PROBLEM: Quote every line of text read from the rows below, unchanged and in order, and leave the pictures out.

++++ DATASET EXCERPTS

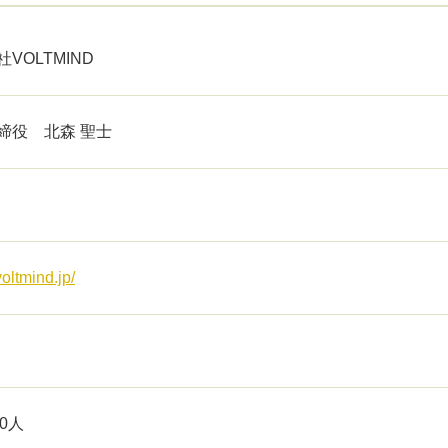
VOLTMIND
締役 北森 聖士
voltmind.jp/
30人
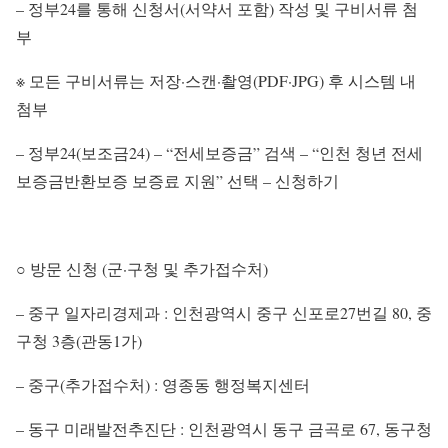
– 정부24를 통해 신청서(서약서 포함) 작성 및 구비서류 첨
부
※ 모든 구비서류는 저장·스캔·촬영(PDF·JPG) 후 시스템 내
첨부
– 정부24(보조금24) – “전세보증금” 검색 – “인천 청년 전세
보증금반환보증 보증료 지원” 선택 – 신청하기
○ 방문 신청 (군·구청 및 추가접수처)
– 중구 일자리경제과 : 인천광역시 중구 신포로27번길 80, 중
구청 3층(관동1가)
– 중구(추가접수처) : 영종동 행정복지센터
– 동구 미래발전추진단 : 인천광역시 동구 금곡로 67, 동구청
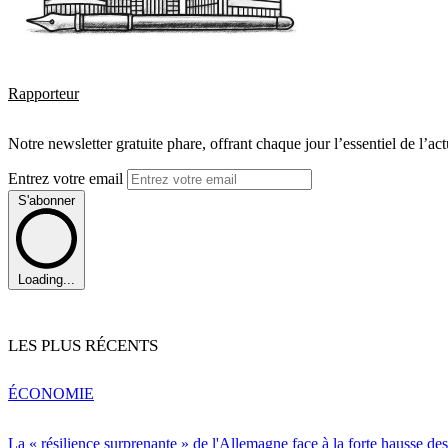
Rapporteur
Notre newsletter gratuite phare, offrant chaque jour l’essentiel de l’ac
Entrez votre email
S'abonner
Loading...
LES PLUS RÉCENTS
ÉCONOMIE
La « résilience surprenante » de l'Allemagne face à la forte hausse de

++++++++

TASK RESPONSE:
VOLTMIND
締役 北森 聖士
voltmind.jp/
30人
– 정부24를 통해 신청서(서약서 포함) 작성 및 구비서류 첨
부
※ 모든 구비서류는 저장·스캔·촬영(PDF·JPG) 후 시스템 내
첨부
– 정부24(보조금24) – “전세보증금” 검색 – “인천 청년 전세
보증금반환보증 보증료 지원” 선택 – 신청하기
○ 방문 신청 (군·구청 및 추가접수처)
– 중구 일자리경제과 : 인천광역시 중구 신포로27번길 80, 중
구청 3층(관동1가)
– 중구(추가접수처) : 영종동 행정복지센터
– 동구 미래발전추진단 : 인천광역시 동구 금곡로 67, 동구청
Rapporteur
Notre newsletter gratuite phare, offrant chaque jour l’essentiel de l’ac
Entrez votre email
S'abonner
Loading...
LES PLUS RÉCENTS
ÉCONOMIE
La « résilience surprenante » de l'Allemagne face à la forte hausse de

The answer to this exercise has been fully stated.